Note: There was another John Edmonds living in Fayette County in 1850, the son of Nathan and Eleanor Edmonds. He was a little older, having been born in about 1835. Although apparently missing from the 1860 census, he shows up again in 1870 and later, having married Manerva Kilgore in 1866. Edmonds researchers have often easily gotten the two John Edmonds confused.
Given that our John Edmonds “disappeared” in the 1860s, one must consider the possibility that he was a Civil War casualty.
There was a John Edmonds who enlisted in Company A, 26th Alabama Infantry (O’Neal’s) October 3, 1861, in Tuscumbia, Alabama. Tuscumbia, Colbert County, is a few counties away from Fayette County where John Edmonds lived. However, histories of the 26th Alabama Infantry indicate that “men were recruited from Fayette, Marion, Tuscaloosa, Walker, and Winston counties.” This seems like our John Edmonds, but we can’t be sure yet, especially since the other John Edmonds was also from the area. [Extensive Civil War records can be found at fold3.com, formerly footnote.com.]
The 26th Alabama Infantry fought in the Battle of Gettysburg (July 1-3, 1863) and suffered losses of 7 killed, 58 wounded, and 65 missing. John Edmonds’ Confederate records show him captured at Gettysburg and a Prisoner of War at Point Lookout, Maryland. They also mention that he “joined the U.S. Service”.
Now it’s time to look in the Union Civil War records. Found: John A Edmonds who enlisted January 29, 1864 at Point Lookout, Maryland, in the Company D, 1st Regiment US Volunteer Infantry. These Union records show that John A Edmonds born in Wilkes County, Georgia, was 22 years old at the time, and was a farmer. This fits our John A Edmonds exactly. He is also listed as 5’ 10” tall, light complexion, hazel eyes, and sandy hair.
The 1st US Volunteer Infantry was made up almost entirely of captured Confederate soldiers who were given the opportunity to enlist for the Union in order to get out of Prisoner of War camps. These soldiers were dubbed “Galvanized Yankees”. However, they weren’t sent to fight against the South -- they couldn’t be trusted for that. Instead, they were sent to guard forts in the Dakota Territory.

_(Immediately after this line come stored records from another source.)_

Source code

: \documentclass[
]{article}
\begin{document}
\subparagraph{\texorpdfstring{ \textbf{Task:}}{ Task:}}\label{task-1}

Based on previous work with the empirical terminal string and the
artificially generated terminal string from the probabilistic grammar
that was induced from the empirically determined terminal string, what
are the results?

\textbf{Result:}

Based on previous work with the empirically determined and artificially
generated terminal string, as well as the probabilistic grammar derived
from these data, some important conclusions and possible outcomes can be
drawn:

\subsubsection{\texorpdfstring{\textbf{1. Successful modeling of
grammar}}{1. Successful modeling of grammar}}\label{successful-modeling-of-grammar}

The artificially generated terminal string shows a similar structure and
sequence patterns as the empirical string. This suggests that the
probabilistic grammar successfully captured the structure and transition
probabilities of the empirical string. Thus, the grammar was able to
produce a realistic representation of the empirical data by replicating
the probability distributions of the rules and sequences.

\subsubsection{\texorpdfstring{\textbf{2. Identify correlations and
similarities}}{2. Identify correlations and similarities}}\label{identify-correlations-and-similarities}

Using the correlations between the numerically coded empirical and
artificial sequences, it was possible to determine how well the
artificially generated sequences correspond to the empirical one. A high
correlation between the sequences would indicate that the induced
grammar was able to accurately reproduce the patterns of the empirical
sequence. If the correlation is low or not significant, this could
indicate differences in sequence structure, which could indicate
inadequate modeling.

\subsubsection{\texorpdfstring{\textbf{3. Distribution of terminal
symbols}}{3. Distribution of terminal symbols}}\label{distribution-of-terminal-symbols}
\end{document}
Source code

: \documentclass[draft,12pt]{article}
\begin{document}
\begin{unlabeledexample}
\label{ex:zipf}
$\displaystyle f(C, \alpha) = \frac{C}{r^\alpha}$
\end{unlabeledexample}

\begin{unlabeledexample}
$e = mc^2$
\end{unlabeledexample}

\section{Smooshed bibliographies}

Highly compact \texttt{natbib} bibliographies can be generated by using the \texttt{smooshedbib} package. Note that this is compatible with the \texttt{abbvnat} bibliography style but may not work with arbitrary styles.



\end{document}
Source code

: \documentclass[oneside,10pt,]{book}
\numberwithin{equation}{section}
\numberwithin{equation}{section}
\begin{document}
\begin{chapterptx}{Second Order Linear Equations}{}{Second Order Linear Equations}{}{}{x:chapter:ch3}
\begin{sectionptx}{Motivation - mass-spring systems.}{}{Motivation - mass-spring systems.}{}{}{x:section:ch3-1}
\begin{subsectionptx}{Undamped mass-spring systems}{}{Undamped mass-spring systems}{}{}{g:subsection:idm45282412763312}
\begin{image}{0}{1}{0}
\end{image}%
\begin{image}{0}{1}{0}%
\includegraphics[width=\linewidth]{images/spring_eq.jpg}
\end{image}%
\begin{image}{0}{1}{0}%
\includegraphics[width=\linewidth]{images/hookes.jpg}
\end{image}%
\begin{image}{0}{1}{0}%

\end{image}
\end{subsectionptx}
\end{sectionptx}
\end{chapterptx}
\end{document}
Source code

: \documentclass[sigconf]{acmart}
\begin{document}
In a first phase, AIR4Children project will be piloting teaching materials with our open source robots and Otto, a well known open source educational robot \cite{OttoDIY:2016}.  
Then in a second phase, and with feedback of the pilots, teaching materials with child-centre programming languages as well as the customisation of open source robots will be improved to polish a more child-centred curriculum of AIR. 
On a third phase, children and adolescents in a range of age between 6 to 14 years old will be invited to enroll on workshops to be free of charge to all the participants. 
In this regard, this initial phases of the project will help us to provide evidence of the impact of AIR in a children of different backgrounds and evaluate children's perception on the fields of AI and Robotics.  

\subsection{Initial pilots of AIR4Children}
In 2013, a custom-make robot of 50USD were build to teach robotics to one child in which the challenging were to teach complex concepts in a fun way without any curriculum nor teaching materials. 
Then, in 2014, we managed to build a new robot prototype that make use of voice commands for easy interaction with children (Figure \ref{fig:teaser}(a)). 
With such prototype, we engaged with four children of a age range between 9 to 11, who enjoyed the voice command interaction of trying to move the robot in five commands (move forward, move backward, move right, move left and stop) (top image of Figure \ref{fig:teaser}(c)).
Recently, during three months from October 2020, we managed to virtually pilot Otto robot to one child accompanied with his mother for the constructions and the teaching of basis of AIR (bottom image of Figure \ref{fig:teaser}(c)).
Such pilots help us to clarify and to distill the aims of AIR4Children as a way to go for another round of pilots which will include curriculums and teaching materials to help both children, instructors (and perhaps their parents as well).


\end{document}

John A Edmonds’ records show that he was promoted from Private to Corporal on July 1, 1864. On September 11, 1865, he was listed as “deserted” from Fort Rice, Dakota Territory.
John A Edmonds wasn’t alone in his desertion.
Many deserted—as men chose home or the gold fields over another winter of death at Fort Rice. Eleven percent of the command had died the previous winter, and all who survived still suffered from scurvy's lingering effects.Desertion might not have been such a bad choice. John A Edmonds and other Galvanized Yankees weren’t exactly welcome back in their home states in the South. Likewise, they didn’t have much in the way of ties to the North. The West may have looked like a good opportunity to start a new life.
Like volunteer troops elsewhere, the First U.S. Volunteers believed that they had earned the right to go home—especially since their former prison comrades had been released in the spring. The ex-prisoners of war had requested through channels to be mustered out when news of Appomattox reached the Upper Missouri, only to be turned down by the War Department.
[Prologue Magazine; Winter 2005, Vol. 37, No. 4; Trading Gray for Blue
Ex-Confederates Hold the Upper Missouri for the Union; http://www.archives.gov/publications/prologue/2005/winter/galvanized.html]
I would love to find John A Edmonds in records in California or elsewhere in the West after 1865. These findings may not take me to John Edmonds’ eventual rest, but they do add a few more exciting years on to his history.